Symbole de l'Australie avec le kangourou, le koala cendré (Phascolarctos cinereus) est menacé par l'évolution du climat et la réduction de son biotope.
Comme le renard polaire, le manchot empereur (Aptenodytes forsteri) voit son milieu, sur la côte de l'Antarctique, changé au fil des années.
L'amphiprion, ou poisson-clown (alias Nemo), vit sur les récifs coralliens. Tout ce qui affecte les coraux a donc une influence directe sur la vie des populations de cette espèce. Les activités humaines et le réchauffement des eaux superficielles de l'océan constituent pour lui une menace.
Ces grands cétacés blancs, qui affectionnent l'océan Arctique et ne descendent jamais à moins de 50° de latitude, préfèrent les eaux froides et sont donc sensibles au réchauffement des eaux superficielles. Ils souffrent, directement, des activités humaines, comme la pollution sur la côte atlantique du Canada.
La huitaine d'espèces que les humains appellent saumons sont presque toutes en régression, avec des causes diverses et mal estimées. La surpêche, le réchauffement des eaux et la pollution des rivières par les pesticides sont des facteurs fortement soupçonnés.
Bien connu en baie de Somme, le phoque marbré (ou annelé) est malmené par les modifications du climat dans les régions arctiques.
Avec des effectifs en baisse, la tortue luth (Dermochelys coriacea) est considérée par l'UICN comme une espèce « vulnérable ». Ces reptiles sont piégés (et meurent noyés) dans les grands filets de pêche et voient se raréfier les endroits de la côte où elles peuvent pondre sereinement.
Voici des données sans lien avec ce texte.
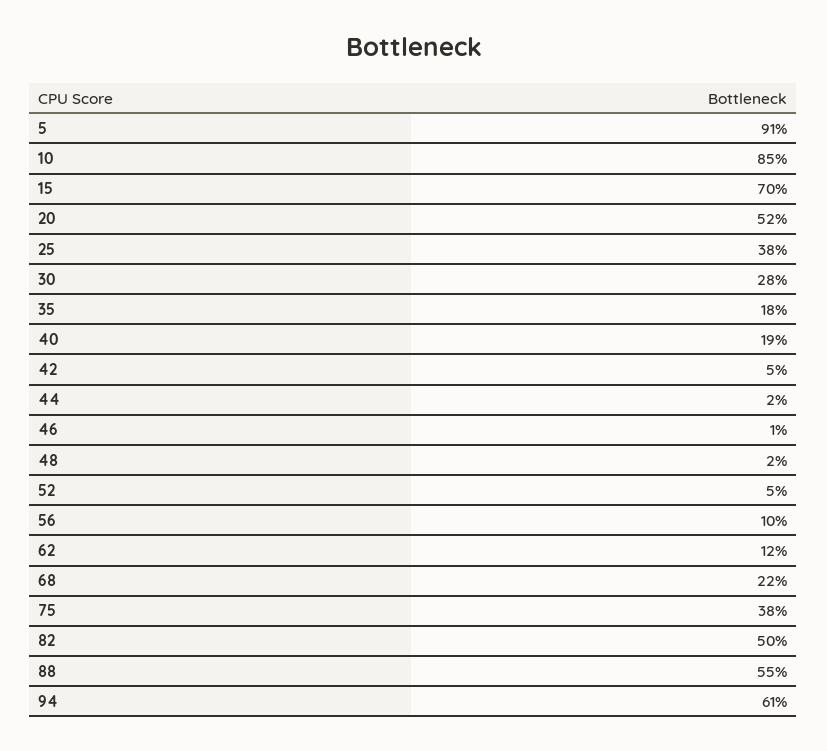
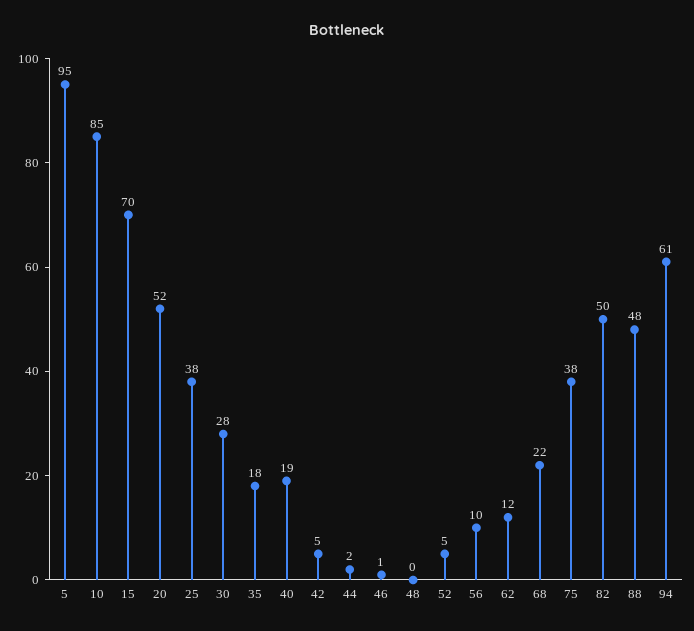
  {
-   "5": 91,
+   "5": 95,
    "10": 85,
    "15": 70,
    "20": 52,
    "25": 38,
    "30": 28,
    "35": 18,
    "40": 19,
    "42": 5,
    "44": 2,
    "46": 1,
-   "48": 2,
+   "48": 0,
    "52": 5,
    "56": 10,
    "62": 12,
    "68": 22,
    "75": 38,
    "82": 50,
-   "88": 55,
+   "88": 48,
    "94": 61
  }

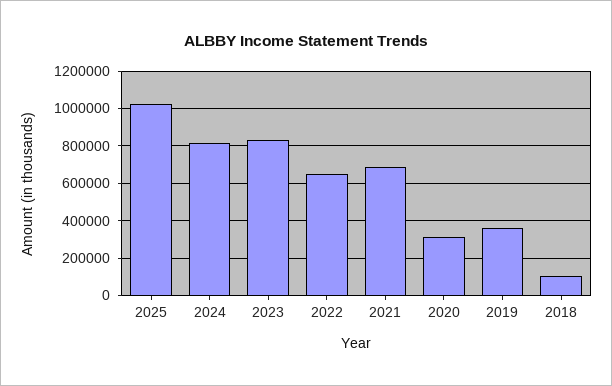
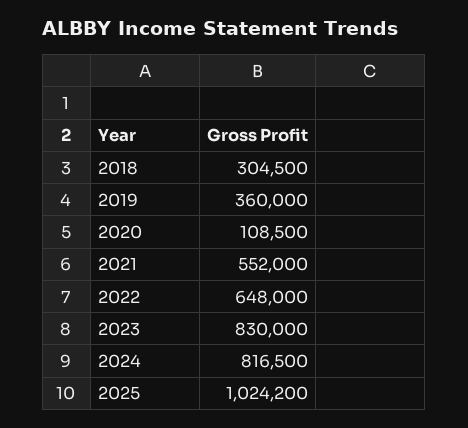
  {
    "2025": 1024200,
    "2024": 816500,
    "2023": 830000,
    "2022": 648000,
-   "2021": 700000,
+   "2021": 552000,
-   "2020": 300000,
+   "2020": 108500,
    "2019": 360000,
-   "2018": 100000
+   "2018": 304500
  }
L'espèce, cependant, est protégée.
Acropora est le corail le plus abondant dans les récifs de la planète. Son état de santé global est donc celui des récifs : déclinant. Les causes (activités humaines sur le littoral et réchauffement des eaux superficielles) sont bien documentées.
Cet aloès de Namibie, encore appelé arbre carquois (Aloe dichotoma de son nom scientifique), supporte mal l'élévation des températures de sa région. Depuis plusieurs années, il opère une migration vers le nord, à la lente vitesse dont sont capables les populations de végétaux.